Но грехи земные уже цеплялись за Козыревского, точно колючие семена череды: на допросе одного из бунтарей-первопроходцев, Григория Переломова, появилась эта вот, тоже впоследствии роковая для Ивана Петровича, запись:
«…де он, Григорий, с убойцами своими со служилыми людьми написали великому государю в челобитной своей и в чертеже, что были на другом морском острову, и то де они, Григорий с товарищи, написали в челобитной и в чертеже своем ложно».
Не были они на Парамушире — и весь сказ. Думали, что канет выдумка в реку забвения, но не получилось. Хотели повторить поход летом 1712 года, покорить недоступные острова и дойти до «Апонского» государства, как царю своему в том клялись, но пошел зимой 1712 года Данила Яковлевич Анциферов с большим отрядом большерецких казаков в поход на авачинских камчадалов, чтобы привести и этих непокорных «иноземцев» под «высокую руку» Петра, да заманили его с товарищами хитростью авачинцы, и погубили всех до единого. Так что не с кем было Козыревскому идти на Курилы — большерецкому гарнизону в тот год самому бы удержаться на границе с «Курильской землицей». А тут приказчик Колесов прибыл на Камчатку из Якутска с наказом провести со всей строгостью следствие по камчатскому бунту и казнить смертию всех повинных в убийстве приказчиков.

**НАБОР ЗАПИСЕЙ**.
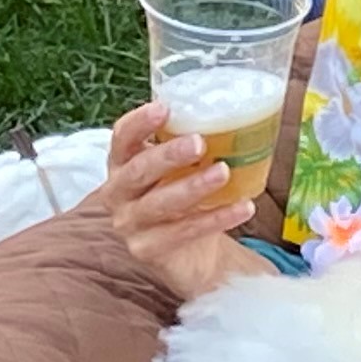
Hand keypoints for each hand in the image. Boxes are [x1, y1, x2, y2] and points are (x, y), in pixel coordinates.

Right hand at [90, 97, 256, 306]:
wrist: (188, 253)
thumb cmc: (183, 197)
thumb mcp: (181, 169)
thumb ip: (191, 145)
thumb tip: (234, 113)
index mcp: (123, 164)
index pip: (122, 138)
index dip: (139, 122)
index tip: (164, 108)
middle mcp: (118, 193)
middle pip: (138, 171)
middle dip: (168, 155)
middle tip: (199, 143)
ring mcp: (129, 224)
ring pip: (159, 203)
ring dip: (193, 187)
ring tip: (223, 172)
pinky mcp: (146, 250)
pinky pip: (183, 232)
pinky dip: (215, 218)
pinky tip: (242, 207)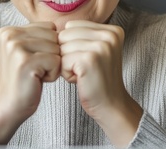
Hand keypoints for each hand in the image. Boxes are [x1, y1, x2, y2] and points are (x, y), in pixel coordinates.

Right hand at [0, 22, 59, 143]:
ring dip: (52, 66)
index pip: (49, 27)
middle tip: (34, 70)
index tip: (33, 61)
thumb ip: (39, 36)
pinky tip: (37, 81)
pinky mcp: (25, 61)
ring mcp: (16, 47)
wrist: (10, 105)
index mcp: (8, 30)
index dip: (49, 47)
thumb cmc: (23, 80)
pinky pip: (56, 61)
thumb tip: (64, 30)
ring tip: (35, 75)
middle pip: (54, 36)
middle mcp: (9, 35)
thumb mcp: (27, 51)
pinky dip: (52, 75)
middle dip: (52, 55)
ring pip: (56, 49)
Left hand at [59, 21, 142, 147]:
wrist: (111, 105)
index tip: (87, 61)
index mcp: (112, 30)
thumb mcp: (95, 51)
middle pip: (65, 35)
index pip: (72, 26)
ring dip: (67, 65)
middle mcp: (109, 34)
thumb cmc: (98, 80)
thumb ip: (81, 36)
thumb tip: (53, 30)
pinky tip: (81, 80)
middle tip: (85, 69)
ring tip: (84, 75)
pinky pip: (62, 61)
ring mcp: (100, 46)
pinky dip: (66, 74)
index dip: (71, 46)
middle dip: (67, 54)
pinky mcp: (89, 60)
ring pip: (62, 48)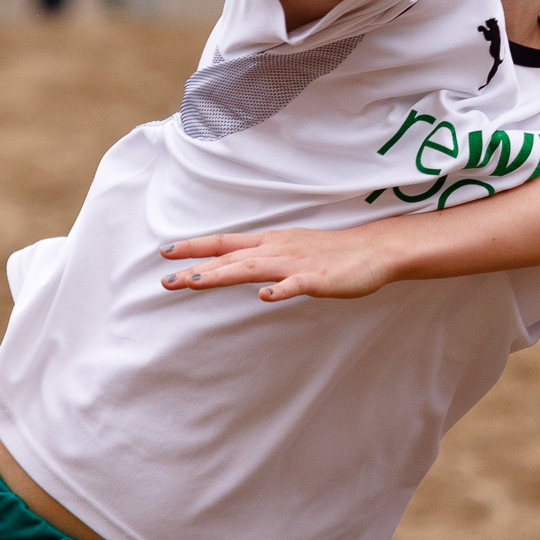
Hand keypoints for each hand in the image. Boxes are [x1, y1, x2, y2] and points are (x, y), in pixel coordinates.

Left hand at [159, 227, 398, 300]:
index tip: (166, 252)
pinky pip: (297, 285)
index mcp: (272, 242)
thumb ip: (265, 257)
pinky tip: (265, 297)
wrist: (374, 249)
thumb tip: (236, 265)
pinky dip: (281, 290)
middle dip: (197, 268)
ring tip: (196, 283)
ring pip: (254, 268)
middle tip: (165, 279)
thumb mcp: (292, 249)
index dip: (196, 247)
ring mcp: (297, 264)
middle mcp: (278, 249)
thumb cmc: (333, 252)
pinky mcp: (319, 279)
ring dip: (224, 275)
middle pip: (231, 257)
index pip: (226, 243)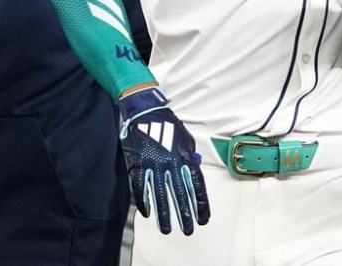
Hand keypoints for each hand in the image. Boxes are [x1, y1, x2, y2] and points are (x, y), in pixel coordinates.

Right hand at [118, 86, 209, 234]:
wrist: (146, 112)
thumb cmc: (168, 126)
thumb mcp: (186, 140)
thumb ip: (191, 157)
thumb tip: (195, 169)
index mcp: (185, 157)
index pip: (196, 185)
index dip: (201, 203)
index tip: (203, 218)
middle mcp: (171, 163)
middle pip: (179, 194)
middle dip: (184, 214)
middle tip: (188, 229)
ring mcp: (154, 165)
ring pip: (160, 194)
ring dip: (164, 213)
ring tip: (166, 229)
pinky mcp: (138, 164)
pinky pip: (141, 187)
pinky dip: (144, 201)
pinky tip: (148, 213)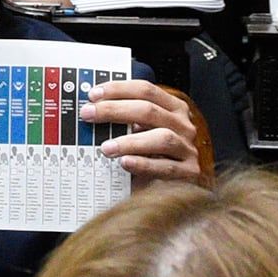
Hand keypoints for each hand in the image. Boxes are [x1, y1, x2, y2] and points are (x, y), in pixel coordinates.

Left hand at [85, 78, 207, 179]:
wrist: (169, 187)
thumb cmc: (151, 155)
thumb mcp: (140, 132)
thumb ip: (126, 119)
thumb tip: (93, 108)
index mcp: (173, 108)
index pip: (146, 90)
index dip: (119, 89)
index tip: (93, 95)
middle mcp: (183, 125)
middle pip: (149, 111)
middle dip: (115, 110)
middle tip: (89, 114)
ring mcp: (187, 149)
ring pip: (162, 138)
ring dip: (130, 141)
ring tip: (106, 147)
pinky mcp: (188, 172)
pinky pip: (166, 167)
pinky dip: (144, 164)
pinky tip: (125, 163)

**ИНСТРУКЦИИ К УПРАЖНЕНИЮ**.
A: Кто, согласно фрагменту, зимой 1712 года пошёл с большим отрядом большерецких казаков в поход на авачинских камчадалов?
B: Верните дословно из фрагмента отрезок от слов «Не были они» до слов «в убийстве приказчиков.» включительно.
Записи с фрагментом никак не связаны.

**РЕЗУЛЬТАТЫ**.
A: Данила Яковлевич Анциферов.

B:
Не были они на Парамушире — и весь сказ. Думали, что канет выдумка в реку забвения, но не получилось. Хотели повторить поход летом 1712 года, покорить недоступные острова и дойти до «Апонского» государства, как царю своему в том клялись, но пошел зимой 1712 года Данила Яковлевич Анциферов с большим отрядом большерецких казаков в поход на авачинских камчадалов, чтобы привести и этих непокорных «иноземцев» под «высокую руку» Петра, да заманили его с товарищами хитростью авачинцы, и погубили всех до единого. Так что не с кем было Козыревскому идти на Курилы — большерецкому гарнизону в тот год самому бы удержаться на границе с «Курильской землицей». А тут приказчик Колесов прибыл на Камчатку из Якутска с наказом провести со всей строгостью следствие по камчатскому бунту и казнить смертию всех повинных в убийстве приказчиков.